Women are more dangerous behind the wheel when they’re pregnant, according to new research.
A study of more than half a million pregnant women found that factors such as nausea, fatigue, insomnia and distraction could increase the risk of a crash.
One in 50 women will crash during pregnancy. Over the three years before pregnancy, the women under observation had 6922 crashes or 177 per month on average. During the second trimester, the women had 757 crashes — a rise of 42 per cent to 252 per month.
This means that, statistically, one in 50 women will be involved in a car accident during pregnancy.
The research was published in the Canadian Medical Association Journal.
In the paper, which is almost certain to prove controversial, researchers mentioned “baby brain” — when pregnant women become forgetful and struggle to concentrate on logical tasks.

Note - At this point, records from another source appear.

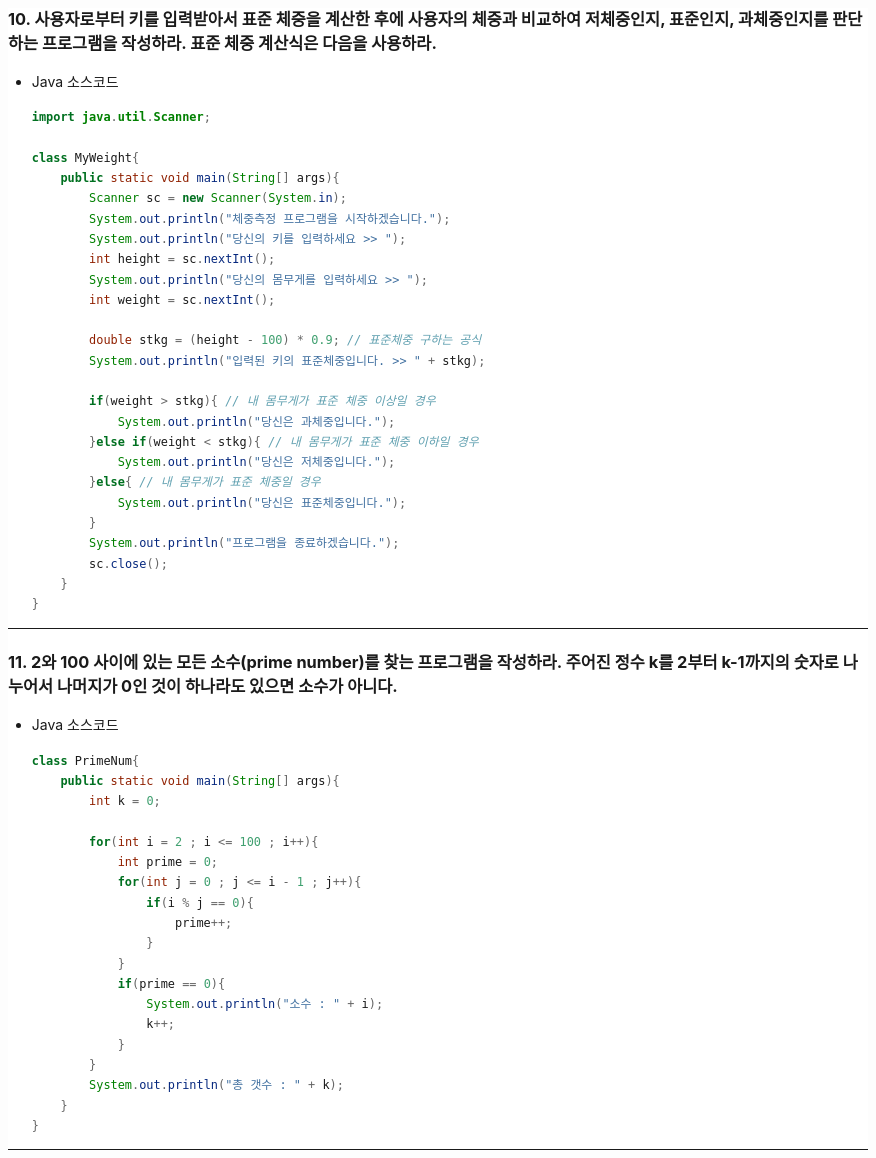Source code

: 
### 10. 사용자로부터 키를 입력받아서 표준 체중을 계산한 후에 사용자의 체중과 비교하여 저체중인지, 표준인지, 과체중인지를 판단하는 프로그램을 작성하라. 표준 체중 계산식은 다음을 사용하라.

- Java 소스코드

    ```java
    import java.util.Scanner;

    class MyWeight{
    	public static void main(String[] args){
    		Scanner sc = new Scanner(System.in);
    		System.out.println("체중측정 프로그램을 시작하겠습니다.");
    		System.out.println("당신의 키를 입력하세요 >> ");
    		int height = sc.nextInt();
    		System.out.println("당신의 몸무게를 입력하세요 >> ");
    		int weight = sc.nextInt();
    	
    		double stkg = (height - 100) * 0.9; // 표준체중 구하는 공식
    		System.out.println("입력된 키의 표준체중입니다. >> " + stkg);

    		if(weight > stkg){ // 내 몸무게가 표준 체중 이상일 경우
    			System.out.println("당신은 과체중입니다.");
    		}else if(weight < stkg){ // 내 몸무게가 표준 체중 이하일 경우
    			System.out.println("당신은 저체중입니다.");
    		}else{ // 내 몸무게가 표준 체중일 경우
    			System.out.println("당신은 표준체중입니다.");
    		}
    		System.out.println("프로그램을 종료하겠습니다.");
    		sc.close();
    	}
    }
    ```

---

### 11. 2와 100 사이에 있는 모든 소수(prime number)를 찾는 프로그램을 작성하라. 주어진 정수 k를 2부터 k-1까지의 숫자로 나누어서 나머지가 0인 것이 하나라도 있으면 소수가 아니다.

- Java 소스코드

    ```java
    class PrimeNum{
    	public static void main(String[] args){
    		int k = 0;

    		for(int i = 2 ; i <= 100 ; i++){
    			int prime = 0;
    			for(int j = 0 ; j <= i - 1 ; j++){
    				if(i % j == 0){
    					prime++;
    				}
    			}
    			if(prime == 0){
    				System.out.println("소수 : " + i);
    				k++;
    			}
    		}
    		System.out.println("총 갯수 : " + k);
    	}
    }
    ```

---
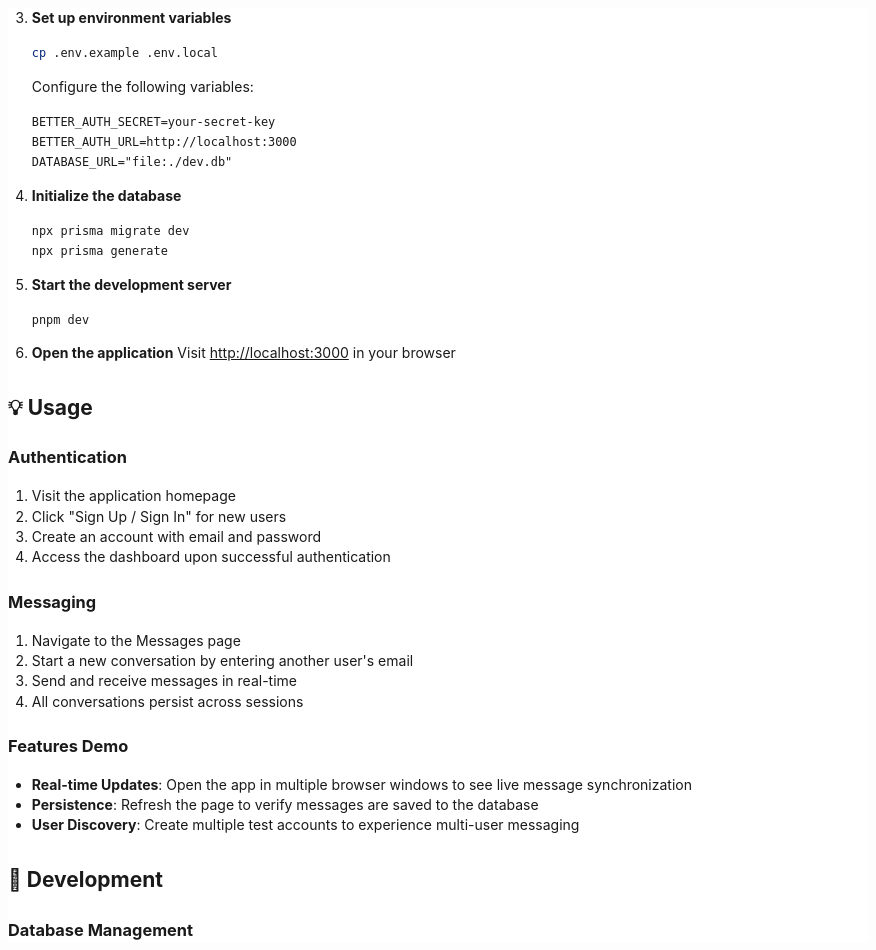 3. **Set up environment variables**

   ```bash
   cp .env.example .env.local
   ```

   Configure the following variables:

   ```env
   BETTER_AUTH_SECRET=your-secret-key
   BETTER_AUTH_URL=http://localhost:3000
   DATABASE_URL="file:./dev.db"
   ```

4. **Initialize the database**

   ```bash
   npx prisma migrate dev
   npx prisma generate
   ```

5. **Start the development server**

   ```bash
   pnpm dev
   ```

6. **Open the application**
   Visit [http://localhost:3000](http://localhost:3000) in your browser

## 💡 Usage

### Authentication

1. Visit the application homepage
2. Click "Sign Up / Sign In" for new users
3. Create an account with email and password
4. Access the dashboard upon successful authentication

### Messaging

1. Navigate to the Messages page
2. Start a new conversation by entering another user's email
3. Send and receive messages in real-time
4. All conversations persist across sessions

### Features Demo

- **Real-time Updates**: Open the app in multiple browser windows to see live message synchronization
- **Persistence**: Refresh the page to verify messages are saved to the database
- **User Discovery**: Create multiple test accounts to experience multi-user messaging

## 🔧 Development

### Database Management

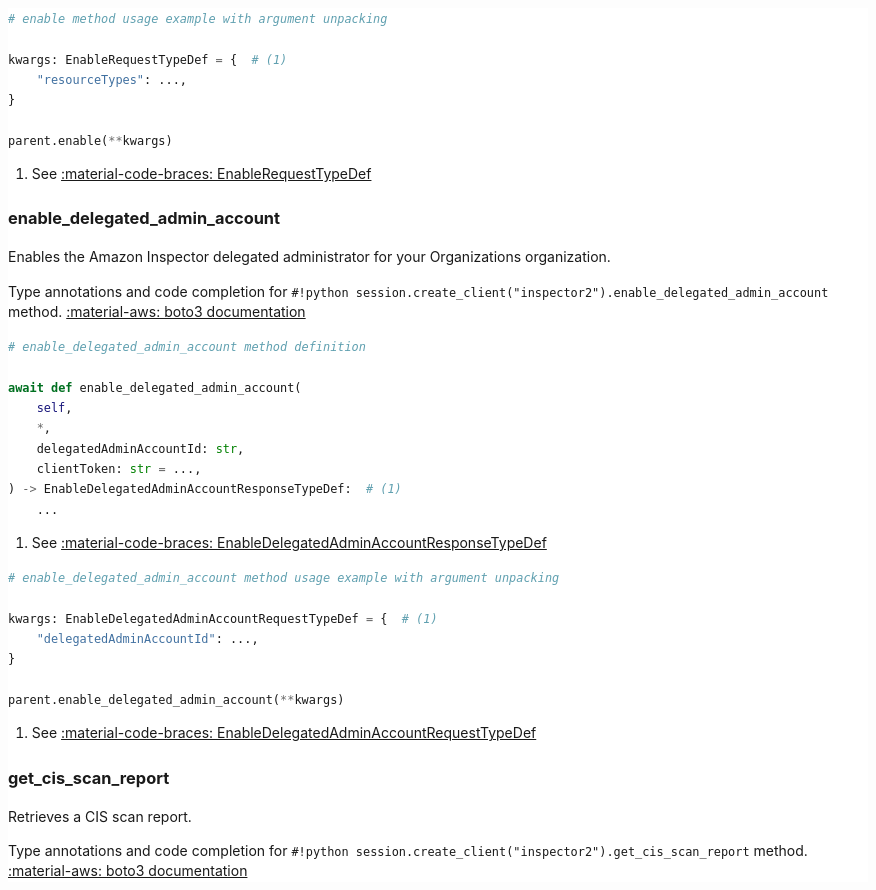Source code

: 
```python
# enable method usage example with argument unpacking

kwargs: EnableRequestTypeDef = {  # (1)
    "resourceTypes": ...,
}

parent.enable(**kwargs)
```

1. See [:material-code-braces: EnableRequestTypeDef](./type_defs.md#enablerequesttypedef)

### enable\_delegated\_admin\_account

Enables the Amazon Inspector delegated administrator for your Organizations
organization.

Type annotations and code completion for `#!python session.create_client("inspector2").enable_delegated_admin_account` method.
[:material-aws: boto3 documentation](https://boto3.amazonaws.com/v1/documentation/api/latest/reference/services/inspector2/client/enable_delegated_admin_account.html)

```python
# enable_delegated_admin_account method definition

await def enable_delegated_admin_account(
    self,
    *,
    delegatedAdminAccountId: str,
    clientToken: str = ...,
) -> EnableDelegatedAdminAccountResponseTypeDef:  # (1)
    ...
```

1. See [:material-code-braces: EnableDelegatedAdminAccountResponseTypeDef](./type_defs.md#enabledelegatedadminaccountresponsetypedef)


```python
# enable_delegated_admin_account method usage example with argument unpacking

kwargs: EnableDelegatedAdminAccountRequestTypeDef = {  # (1)
    "delegatedAdminAccountId": ...,
}

parent.enable_delegated_admin_account(**kwargs)
```

1. See [:material-code-braces: EnableDelegatedAdminAccountRequestTypeDef](./type_defs.md#enabledelegatedadminaccountrequesttypedef)

### get\_cis\_scan\_report

Retrieves a CIS scan report.

Type annotations and code completion for `#!python session.create_client("inspector2").get_cis_scan_report` method.
[:material-aws: boto3 documentation](https://boto3.amazonaws.com/v1/documentation/api/latest/reference/services/inspector2/client/get_cis_scan_report.html)
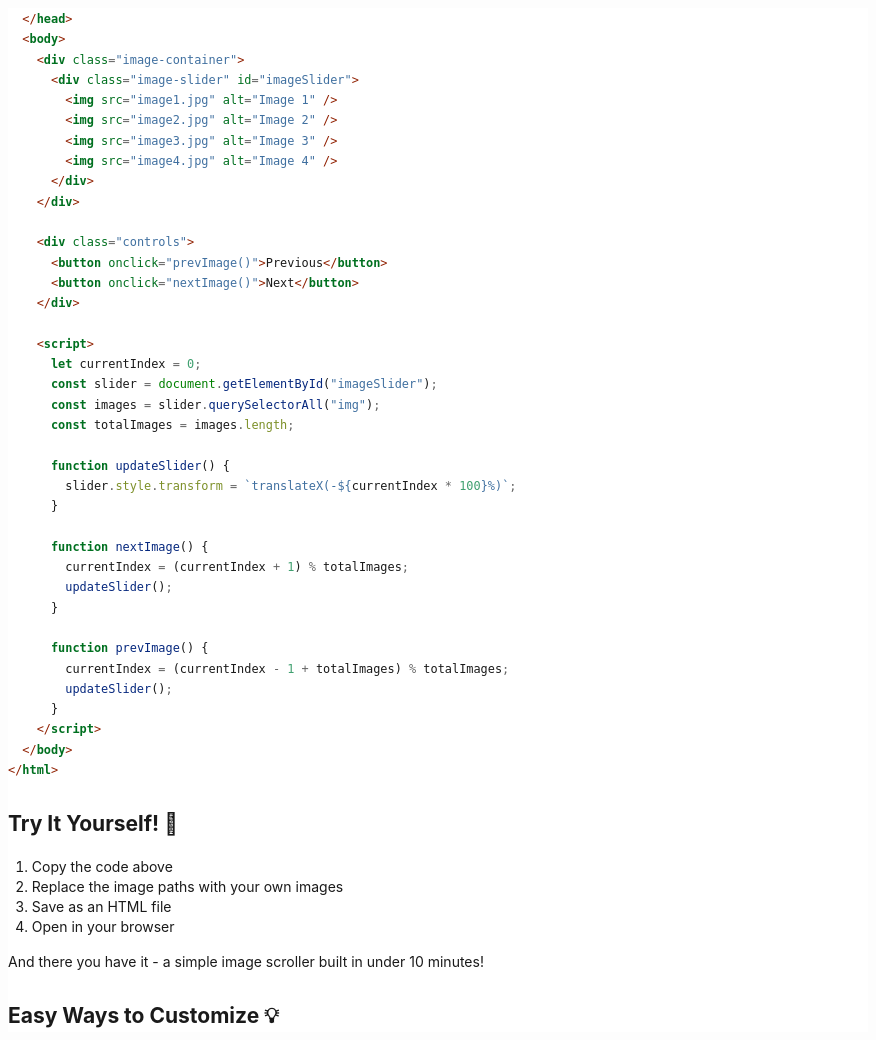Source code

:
 ```html
  </head>
  <body>
    <div class="image-container">
      <div class="image-slider" id="imageSlider">
        <img src="image1.jpg" alt="Image 1" />
        <img src="image2.jpg" alt="Image 2" />
        <img src="image3.jpg" alt="Image 3" />
        <img src="image4.jpg" alt="Image 4" />
      </div>
    </div>

    <div class="controls">
      <button onclick="prevImage()">Previous</button>
      <button onclick="nextImage()">Next</button>
    </div>

    <script>
      let currentIndex = 0;
      const slider = document.getElementById("imageSlider");
      const images = slider.querySelectorAll("img");
      const totalImages = images.length;

      function updateSlider() {
        slider.style.transform = `translateX(-${currentIndex * 100}%)`;
      }

      function nextImage() {
        currentIndex = (currentIndex + 1) % totalImages;
        updateSlider();
      }

      function prevImage() {
        currentIndex = (currentIndex - 1 + totalImages) % totalImages;
        updateSlider();
      }
    </script>
  </body>
</html>
```

## Try It Yourself! 🚀

1. Copy the code above
2. Replace the image paths with your own images
3. Save as an HTML file
4. Open in your browser

And there you have it - a simple image scroller built in under 10 minutes!

## Easy Ways to Customize 💡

The lead author, Dr Donald Redelmeier, a researcher with the Institute for Clinical Evaluative Sciences (ICES) and a physician at Toronto University’s department of medicine, said:
“Even a minor motor vehicle crash during pregnancy could lead to irreparable consequences for mother and child. These findings underscore the importance of prevention and indicate that good prenatal care includes safe driving.
“These findings are not a reason to decide not to have children or a reason to stop driving. Instead, the findings primarily emphasise the need to drive more carefully.”